» Page-level text extractions:
--------

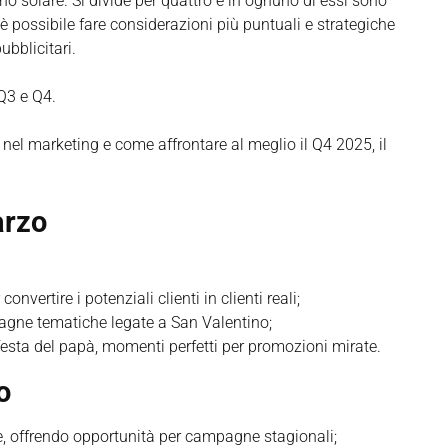
nno solare. Si divide per quattro e in ognuno di essi sono
è possibile fare considerazioni più puntuali e strategiche
ubblicitari.
 Q3 e Q4.
nel marketing e come affrontare al meglio il Q4 2025, il
arzo
onvertire i potenziali clienti in clienti reali;
agne tematiche legate a San Valentino;
 festa del papà, momenti perfetti per promozioni mirate.
o
 offrendo opportunità per campagne stagionali;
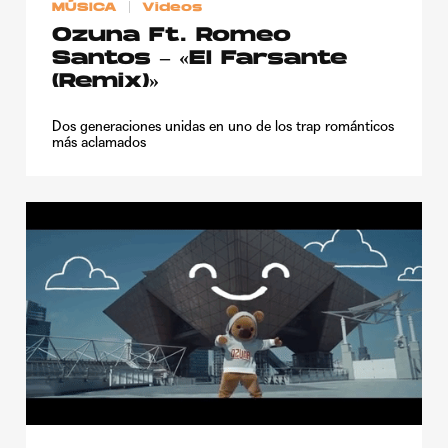
MÚSICA
Videos
Ozuna Ft. Romeo
Santos – «El Farsante
(Remix)»
Dos generaciones unidas en uno de los trap románticos
más aclamados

--------

» Instructions to follow: Set down the entries above again exactly, minus any image.

» Answer to this exercise:
nno solare. Si divide per quattro e in ognuno di essi sono
è possibile fare considerazioni più puntuali e strategiche
ubblicitari.
 Q3 e Q4.
nel marketing e come affrontare al meglio il Q4 2025, il
arzo
onvertire i potenziali clienti in clienti reali;
agne tematiche legate a San Valentino;
 festa del papà, momenti perfetti per promozioni mirate.
o
 offrendo opportunità per campagne stagionali;
MÚSICA
Videos
Ozuna Ft. Romeo
Santos – «El Farsante
(Remix)»
Dos generaciones unidas en uno de los trap románticos
más aclamados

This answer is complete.